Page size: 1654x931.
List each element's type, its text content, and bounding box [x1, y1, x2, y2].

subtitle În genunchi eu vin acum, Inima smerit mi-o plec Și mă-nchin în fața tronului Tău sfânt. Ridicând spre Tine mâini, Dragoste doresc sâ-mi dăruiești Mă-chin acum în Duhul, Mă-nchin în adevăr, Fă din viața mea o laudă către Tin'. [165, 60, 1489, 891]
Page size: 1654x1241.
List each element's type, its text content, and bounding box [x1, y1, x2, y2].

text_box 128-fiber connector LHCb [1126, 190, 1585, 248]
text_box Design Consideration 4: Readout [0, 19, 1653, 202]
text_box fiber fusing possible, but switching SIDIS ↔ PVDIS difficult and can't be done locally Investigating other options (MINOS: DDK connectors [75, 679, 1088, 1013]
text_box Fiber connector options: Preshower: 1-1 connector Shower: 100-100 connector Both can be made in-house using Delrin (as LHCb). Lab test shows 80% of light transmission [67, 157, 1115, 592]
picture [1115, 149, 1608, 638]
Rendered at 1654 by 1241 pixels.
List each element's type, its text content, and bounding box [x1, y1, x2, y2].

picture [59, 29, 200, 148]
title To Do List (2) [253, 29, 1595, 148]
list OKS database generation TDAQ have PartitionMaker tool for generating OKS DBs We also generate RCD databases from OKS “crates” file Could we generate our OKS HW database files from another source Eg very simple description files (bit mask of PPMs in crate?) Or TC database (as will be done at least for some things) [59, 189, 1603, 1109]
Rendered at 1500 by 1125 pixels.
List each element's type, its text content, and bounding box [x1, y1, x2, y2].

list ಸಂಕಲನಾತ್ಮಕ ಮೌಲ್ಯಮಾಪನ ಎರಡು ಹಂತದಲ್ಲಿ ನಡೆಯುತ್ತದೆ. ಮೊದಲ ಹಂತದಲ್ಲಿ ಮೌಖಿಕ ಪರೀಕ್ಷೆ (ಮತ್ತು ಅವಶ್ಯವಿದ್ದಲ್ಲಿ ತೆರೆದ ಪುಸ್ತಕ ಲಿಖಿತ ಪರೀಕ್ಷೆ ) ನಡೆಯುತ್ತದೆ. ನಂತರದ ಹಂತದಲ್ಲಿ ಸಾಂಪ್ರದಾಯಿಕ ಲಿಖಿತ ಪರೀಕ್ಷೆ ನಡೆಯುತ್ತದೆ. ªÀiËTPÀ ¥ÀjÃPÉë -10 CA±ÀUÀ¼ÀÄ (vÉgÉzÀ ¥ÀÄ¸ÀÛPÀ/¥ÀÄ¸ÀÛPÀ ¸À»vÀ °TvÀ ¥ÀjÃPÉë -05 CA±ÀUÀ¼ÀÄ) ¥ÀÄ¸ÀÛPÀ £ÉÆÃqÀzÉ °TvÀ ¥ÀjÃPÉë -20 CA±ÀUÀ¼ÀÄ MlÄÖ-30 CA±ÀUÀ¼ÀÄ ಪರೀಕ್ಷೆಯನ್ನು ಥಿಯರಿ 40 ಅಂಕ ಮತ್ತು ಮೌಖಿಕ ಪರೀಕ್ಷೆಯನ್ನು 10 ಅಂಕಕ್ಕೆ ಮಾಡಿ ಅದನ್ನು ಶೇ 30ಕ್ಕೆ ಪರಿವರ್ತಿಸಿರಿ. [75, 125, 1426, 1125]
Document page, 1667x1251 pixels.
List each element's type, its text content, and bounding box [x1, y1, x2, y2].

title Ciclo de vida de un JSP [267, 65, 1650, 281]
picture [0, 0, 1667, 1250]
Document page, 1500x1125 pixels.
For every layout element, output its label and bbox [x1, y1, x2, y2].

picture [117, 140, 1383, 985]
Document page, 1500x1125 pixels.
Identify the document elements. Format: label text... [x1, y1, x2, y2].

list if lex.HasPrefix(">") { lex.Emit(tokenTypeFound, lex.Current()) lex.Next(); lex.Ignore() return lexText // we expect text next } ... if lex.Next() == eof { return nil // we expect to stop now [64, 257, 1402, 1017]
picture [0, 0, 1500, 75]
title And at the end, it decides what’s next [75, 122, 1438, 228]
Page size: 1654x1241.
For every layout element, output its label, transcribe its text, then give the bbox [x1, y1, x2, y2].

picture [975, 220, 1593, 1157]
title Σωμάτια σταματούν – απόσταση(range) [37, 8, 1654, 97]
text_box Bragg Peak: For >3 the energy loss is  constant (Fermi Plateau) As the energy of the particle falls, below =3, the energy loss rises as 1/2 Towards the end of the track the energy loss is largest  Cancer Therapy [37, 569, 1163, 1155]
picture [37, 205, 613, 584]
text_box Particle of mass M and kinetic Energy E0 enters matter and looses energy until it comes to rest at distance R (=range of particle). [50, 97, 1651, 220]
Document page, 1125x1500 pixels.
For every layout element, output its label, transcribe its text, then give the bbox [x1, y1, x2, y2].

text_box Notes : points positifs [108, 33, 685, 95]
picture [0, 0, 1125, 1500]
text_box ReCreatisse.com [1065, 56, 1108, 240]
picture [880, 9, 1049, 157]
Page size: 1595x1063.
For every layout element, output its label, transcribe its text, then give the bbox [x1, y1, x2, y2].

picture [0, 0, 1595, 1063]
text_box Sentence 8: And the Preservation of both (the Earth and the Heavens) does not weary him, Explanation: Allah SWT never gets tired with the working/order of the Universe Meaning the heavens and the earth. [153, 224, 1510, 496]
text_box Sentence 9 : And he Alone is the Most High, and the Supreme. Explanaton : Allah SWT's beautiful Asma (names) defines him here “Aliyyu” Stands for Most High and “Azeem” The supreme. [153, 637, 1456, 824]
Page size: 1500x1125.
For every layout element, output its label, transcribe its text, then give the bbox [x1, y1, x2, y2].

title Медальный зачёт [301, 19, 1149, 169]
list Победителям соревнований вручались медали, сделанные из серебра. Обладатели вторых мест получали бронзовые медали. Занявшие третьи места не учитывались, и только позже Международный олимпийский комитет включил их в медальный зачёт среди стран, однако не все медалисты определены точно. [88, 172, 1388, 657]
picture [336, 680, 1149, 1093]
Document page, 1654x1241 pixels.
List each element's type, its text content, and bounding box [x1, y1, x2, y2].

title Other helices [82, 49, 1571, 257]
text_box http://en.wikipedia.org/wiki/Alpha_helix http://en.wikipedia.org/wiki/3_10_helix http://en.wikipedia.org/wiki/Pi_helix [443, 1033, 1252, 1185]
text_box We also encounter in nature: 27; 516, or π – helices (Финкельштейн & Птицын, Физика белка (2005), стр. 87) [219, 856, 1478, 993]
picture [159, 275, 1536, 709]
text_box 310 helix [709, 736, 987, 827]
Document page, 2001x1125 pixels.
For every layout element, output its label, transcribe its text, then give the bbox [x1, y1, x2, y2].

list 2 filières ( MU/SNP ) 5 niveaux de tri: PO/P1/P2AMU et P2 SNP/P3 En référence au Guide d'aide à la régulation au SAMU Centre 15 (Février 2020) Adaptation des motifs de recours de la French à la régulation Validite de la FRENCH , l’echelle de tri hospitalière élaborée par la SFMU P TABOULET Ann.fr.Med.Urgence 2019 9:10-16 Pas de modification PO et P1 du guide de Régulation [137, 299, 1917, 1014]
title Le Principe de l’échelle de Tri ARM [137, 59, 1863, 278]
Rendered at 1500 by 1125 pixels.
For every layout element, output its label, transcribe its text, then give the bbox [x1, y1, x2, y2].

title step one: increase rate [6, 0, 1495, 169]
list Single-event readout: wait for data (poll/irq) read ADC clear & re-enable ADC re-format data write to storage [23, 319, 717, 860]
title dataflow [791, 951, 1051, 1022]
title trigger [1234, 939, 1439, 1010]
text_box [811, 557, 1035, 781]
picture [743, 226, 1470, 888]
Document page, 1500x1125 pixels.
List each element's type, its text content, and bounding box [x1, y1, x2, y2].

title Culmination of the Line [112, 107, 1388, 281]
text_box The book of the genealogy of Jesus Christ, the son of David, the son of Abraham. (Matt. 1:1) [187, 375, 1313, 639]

━━━━━━━━━━━━━━━━━━━━

CHALLENGE: Set down unchanged everything in the material from its first line down to the line containing "list ಸಂಕಲನಾತ್ಮಕ ಮೌಲ್ಯಮಾಪನ", both ends included.

ANSWER BELOW:
Page size: 1654x931.
List each element's type, its text content, and bounding box [x1, y1, x2, y2].

subtitle În genunchi eu vin acum, Inima smerit mi-o plec Și mă-nchin în fața tronului Tău sfânt. Ridicând spre Tine mâini, Dragoste doresc sâ-mi dăruiești Mă-chin acum în Duhul, Mă-nchin în adevăr, Fă din viața mea o laudă către Tin'. [165, 60, 1489, 891]
Page size: 1654x1241.
List each element's type, its text content, and bounding box [x1, y1, x2, y2].

text_box 128-fiber connector LHCb [1126, 190, 1585, 248]
text_box Design Consideration 4: Readout [0, 19, 1653, 202]
text_box fiber fusing possible, but switching SIDIS ↔ PVDIS difficult and can't be done locally Investigating other options (MINOS: DDK connectors [75, 679, 1088, 1013]
text_box Fiber connector options: Preshower: 1-1 connector Shower: 100-100 connector Both can be made in-house using Delrin (as LHCb). Lab test shows 80% of light transmission [67, 157, 1115, 592]
picture [1115, 149, 1608, 638]
Rendered at 1654 by 1241 pixels.
List each element's type, its text content, and bounding box [x1, y1, x2, y2].

picture [59, 29, 200, 148]
title To Do List (2) [253, 29, 1595, 148]
list OKS database generation TDAQ have PartitionMaker tool for generating OKS DBs We also generate RCD databases from OKS “crates” file Could we generate our OKS HW database files from another source Eg very simple description files (bit mask of PPMs in crate?) Or TC database (as will be done at least for some things) [59, 189, 1603, 1109]
Rendered at 1500 by 1125 pixels.
List each element's type, its text content, and bounding box [x1, y1, x2, y2].

list ಸಂಕಲನಾತ್ಮಕ ಮೌಲ್ಯಮಾಪನ ಎರಡು ಹಂತದಲ್ಲಿ ನಡೆಯುತ್ತದೆ. ಮೊದಲ ಹಂತದಲ್ಲಿ ಮೌಖಿಕ ಪರೀಕ್ಷೆ (ಮತ್ತು ಅವಶ್ಯವಿದ್ದಲ್ಲಿ ತೆರೆದ ಪುಸ್ತಕ ಲಿಖಿತ ಪರೀಕ್ಷೆ ) ನಡೆಯುತ್ತದೆ. ನಂತರದ ಹಂತದಲ್ಲಿ ಸಾಂಪ್ರದಾಯಿಕ ಲಿಖಿತ ಪರೀಕ್ಷೆ ನಡೆಯುತ್ತದೆ. ªÀiËTPÀ ¥ÀjÃPÉë -10 CA±ÀUÀ¼ÀÄ (vÉgÉzÀ ¥ÀÄ¸ÀÛPÀ/¥ÀÄ¸ÀÛPÀ ¸À»vÀ °TvÀ ¥ÀjÃPÉë -05 CA±ÀUÀ¼ÀÄ) ¥ÀÄ¸ÀÛPÀ £ÉÆÃqÀzÉ °TvÀ ¥ÀjÃPÉë -20 CA±ÀUÀ¼ÀÄ MlÄÖ-30 CA±ÀUÀ¼ÀÄ ಪರೀಕ್ಷೆಯನ್ನು ಥಿಯರಿ 40 ಅಂಕ ಮತ್ತು ಮೌಖಿಕ ಪರೀಕ್ಷೆಯನ್ನು 10 ಅಂಕಕ್ಕೆ ಮಾಡಿ ಅದನ್ನು ಶೇ 30ಕ್ಕೆ ಪರಿವರ್ತಿಸಿರಿ. [75, 125, 1426, 1125]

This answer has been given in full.